## TASK REQUIREMENTS
Exclude images and print all the records verbatim.

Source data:

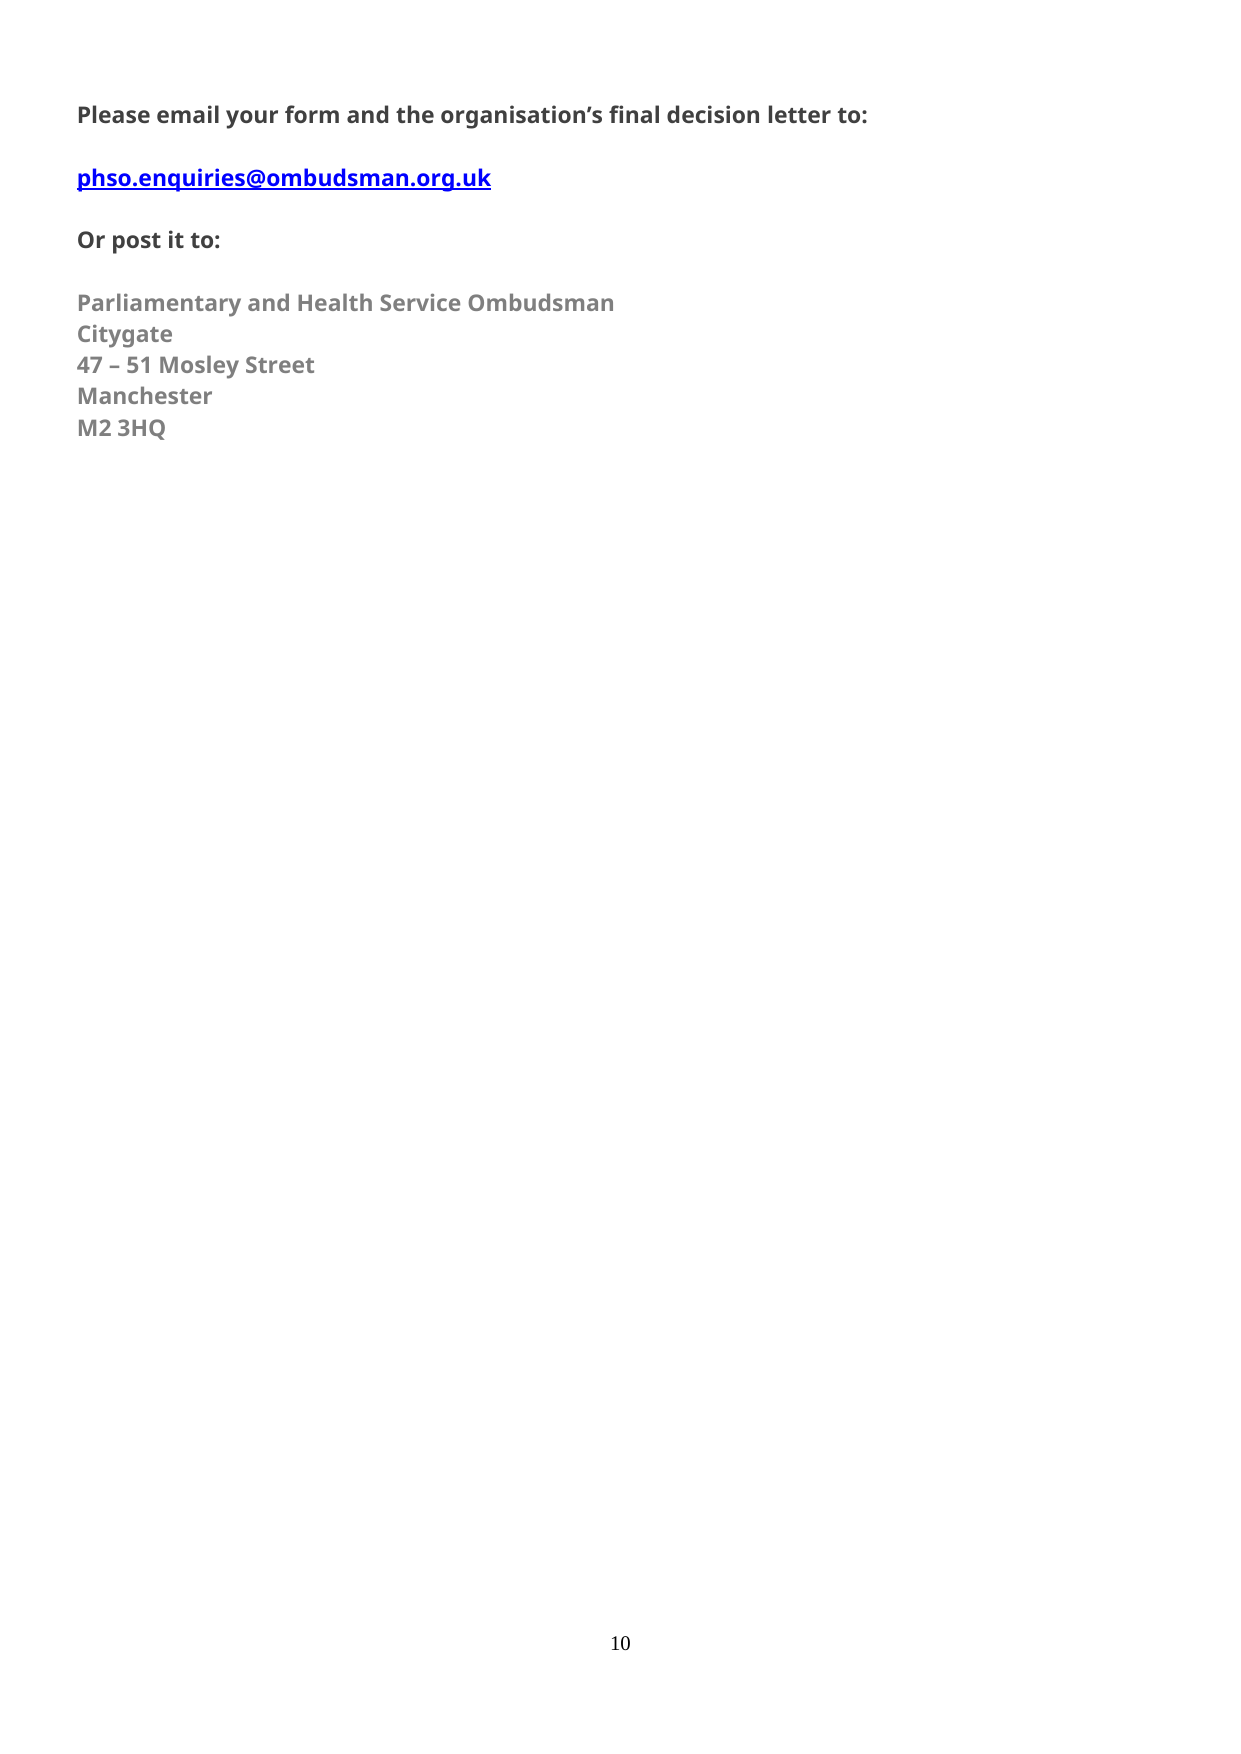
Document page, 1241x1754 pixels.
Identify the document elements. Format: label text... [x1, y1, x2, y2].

subtitle Parliamentary and Health Service Ombudsman [77, 287, 1164, 318]
subtitle Manchester [77, 380, 1164, 412]
subtitle phso.enquiries@ombudsman.org.uk [77, 162, 1164, 193]
text M2 3HQ [77, 412, 1164, 443]
subtitle Citygate [77, 318, 1164, 349]
subtitle Please email your form and the organisation’s final decision letter to: [77, 99, 1164, 130]
subtitle Or post it to: [77, 224, 1164, 255]
subtitle 47 – 51 Mosley Street [77, 349, 1164, 380]
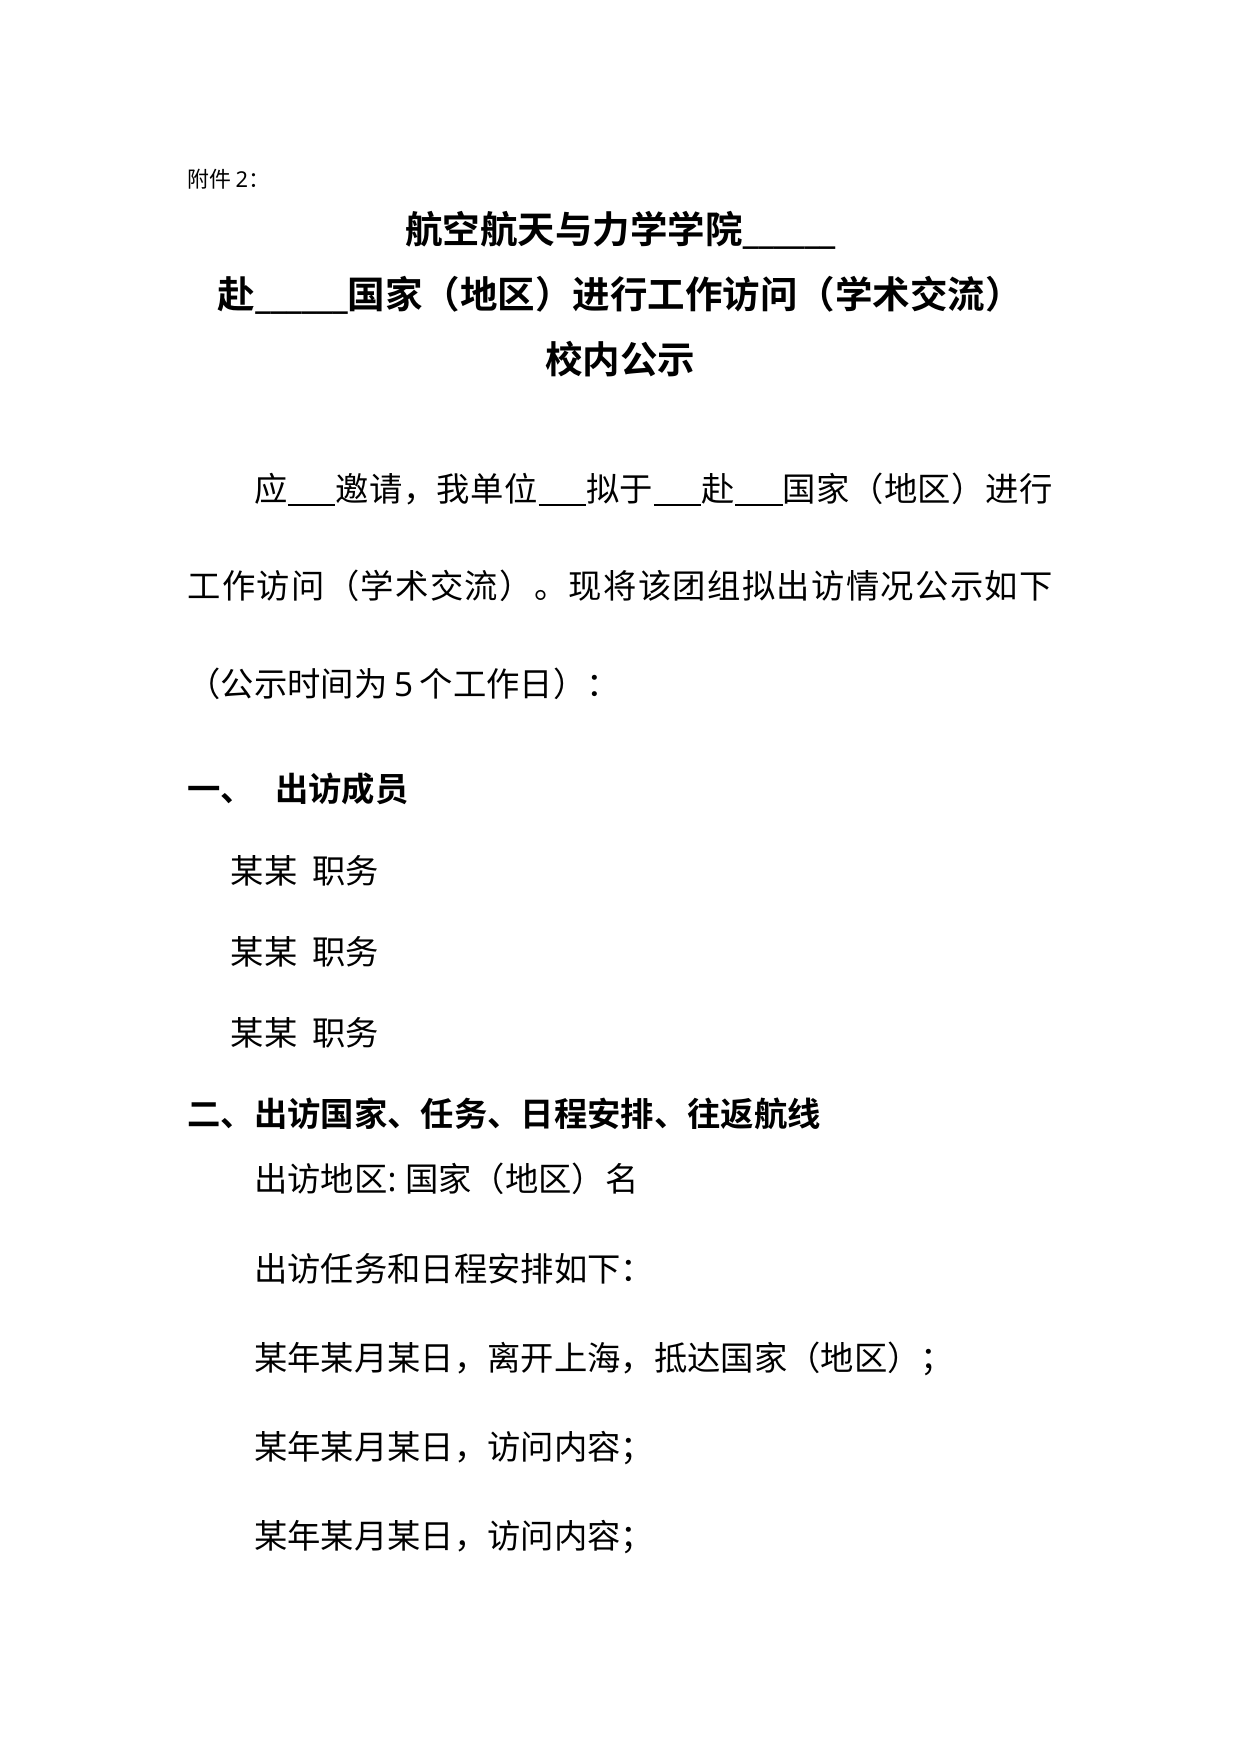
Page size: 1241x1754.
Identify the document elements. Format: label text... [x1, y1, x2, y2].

text 出访任务和日程安排如下： [187, 1234, 1053, 1299]
text 航空航天与力学学院______ [187, 194, 1053, 259]
list 出访成员 [187, 755, 1053, 820]
text 某年某月某日，访问内容； [187, 1412, 1053, 1477]
text 出访地区: 国家（地区）名 [187, 1145, 1053, 1210]
text 某年某月某日，离开上海，抵达国家（地区）； [187, 1323, 1053, 1388]
text 某某 职务 [187, 999, 1053, 1064]
text 二、出访国家、任务、日程安排、往返航线 [187, 1080, 1053, 1145]
text 赴______国家（地区）进行工作访问（学术交流） [187, 259, 1053, 324]
text 应 邀请，我单位 拟于 赴 国家（地区）进行工作访问（学术交流）。现将该团组拟出访情况公示如下（公示时间为5个工作日）： [187, 454, 1053, 714]
text 校内公示 [187, 324, 1053, 389]
text 附件2： [187, 162, 1053, 194]
text 某某 职务 [187, 917, 1053, 982]
text 某某 职务 [187, 836, 1053, 901]
text 某年某月某日，访问内容； [187, 1501, 1053, 1566]
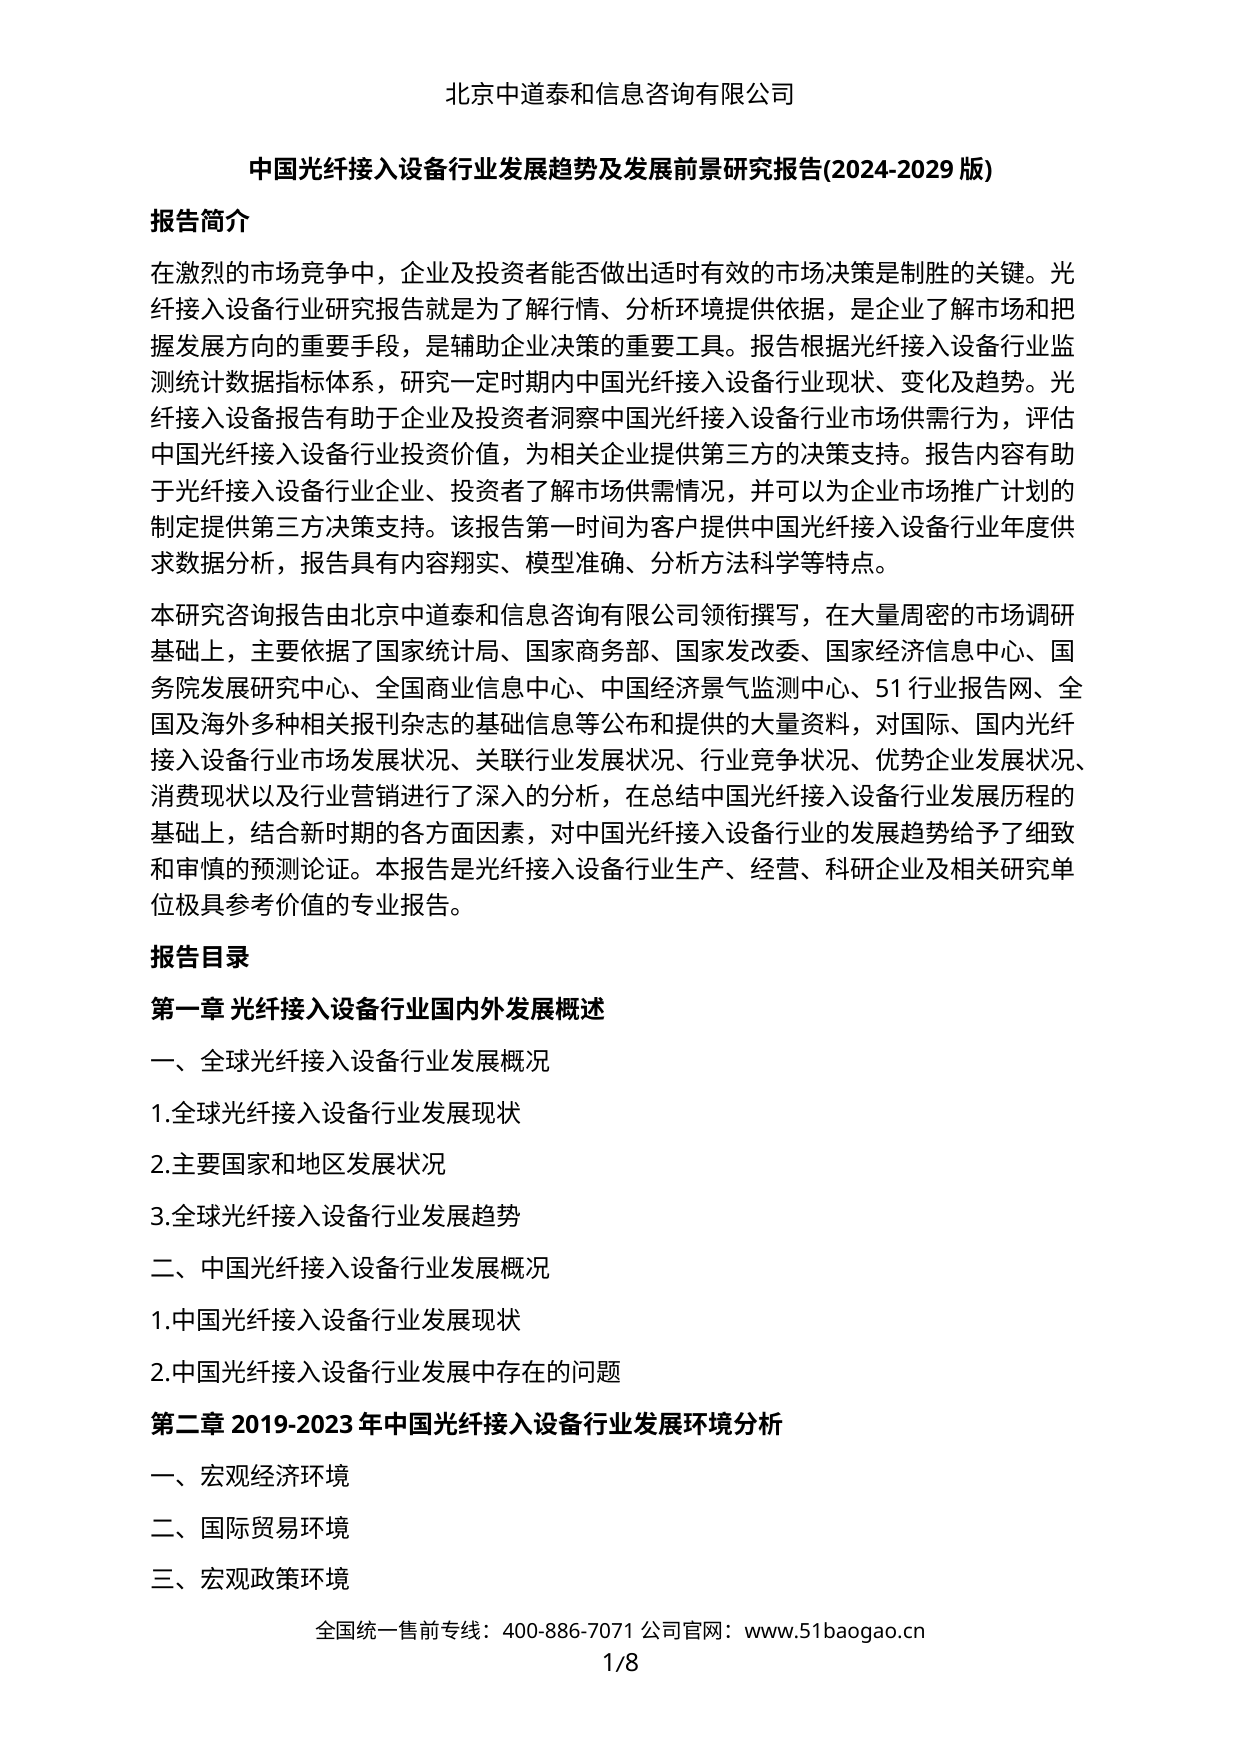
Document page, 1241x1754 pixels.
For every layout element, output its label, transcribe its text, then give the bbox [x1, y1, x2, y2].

## THE COMPLETED TASK
Document page, 1241x1754 pixels.
Identify the document elements. Format: label text... [x1, y1, x2, y2].

subtitle Parliamentary and Health Service Ombudsman [77, 287, 1164, 318]
subtitle Manchester [77, 380, 1164, 412]
subtitle phso.enquiries@ombudsman.org.uk [77, 162, 1164, 193]
text M2 3HQ [77, 412, 1164, 443]
subtitle Citygate [77, 318, 1164, 349]
subtitle Please email your form and the organisation’s final decision letter to: [77, 99, 1164, 130]
subtitle Or post it to: [77, 224, 1164, 255]
subtitle 47 – 51 Mosley Street [77, 349, 1164, 380]
Page size: 1241x1754.
Identify the document elements. Format: label text... [x1, y1, x2, y2].

text 出访任务和日程安排如下： [187, 1234, 1053, 1299]
text 航空航天与力学学院______ [187, 194, 1053, 259]
list 出访成员 [187, 755, 1053, 820]
text 某年某月某日，访问内容； [187, 1412, 1053, 1477]
text 出访地区: 国家（地区）名 [187, 1145, 1053, 1210]
text 某年某月某日，离开上海，抵达国家（地区）； [187, 1323, 1053, 1388]
text 某某 职务 [187, 999, 1053, 1064]
text 二、出访国家、任务、日程安排、往返航线 [187, 1080, 1053, 1145]
text 赴______国家（地区）进行工作访问（学术交流） [187, 259, 1053, 324]
text 应 邀请，我单位 拟于 赴 国家（地区）进行工作访问（学术交流）。现将该团组拟出访情况公示如下（公示时间为5个工作日）： [187, 454, 1053, 714]
text 校内公示 [187, 324, 1053, 389]
text 附件2： [187, 162, 1053, 194]
text 某某 职务 [187, 917, 1053, 982]
text 某某 职务 [187, 836, 1053, 901]
text 某年某月某日，访问内容； [187, 1501, 1053, 1566]
Document page, 1241x1754 pixels.
For every layout element, output its label, transcribe its text, then give the bbox [x1, y1, x2, y2].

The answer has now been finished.